* **Job**
The records below hold a stretch from the line with "cy_px: -351" through the line with "focal_mm: 13.4"; return exactly those lines, ends included, and nothing more.

* **Dataset extract**
------------------------------------

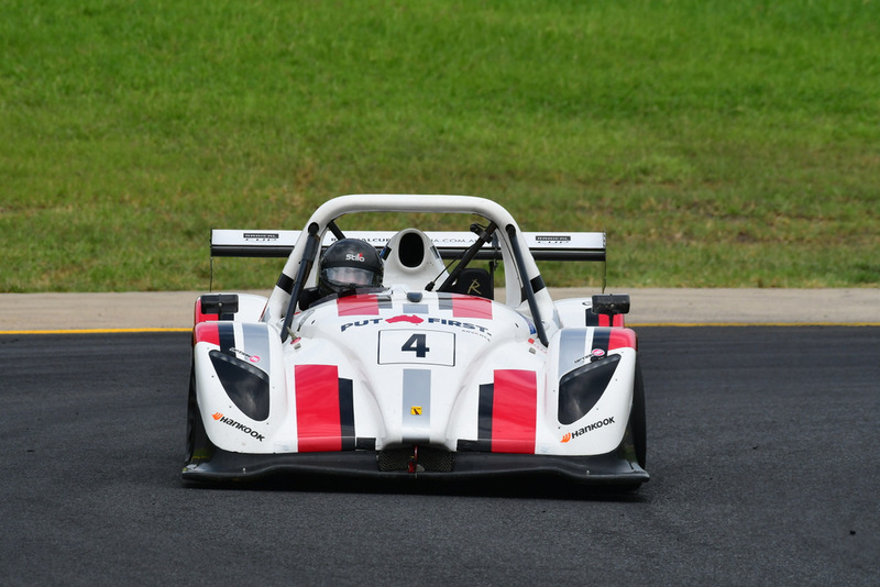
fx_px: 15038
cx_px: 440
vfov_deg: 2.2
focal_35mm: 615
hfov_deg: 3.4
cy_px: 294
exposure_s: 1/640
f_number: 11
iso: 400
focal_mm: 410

------------------------------------

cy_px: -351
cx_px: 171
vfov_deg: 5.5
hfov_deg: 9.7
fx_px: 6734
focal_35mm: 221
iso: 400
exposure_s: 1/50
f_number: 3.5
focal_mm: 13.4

------------------------------------

* **Exercise output**
cy_px: -351
cx_px: 171
vfov_deg: 5.5
hfov_deg: 9.7
fx_px: 6734
focal_35mm: 221
iso: 400
exposure_s: 1/50
f_number: 3.5
focal_mm: 13.4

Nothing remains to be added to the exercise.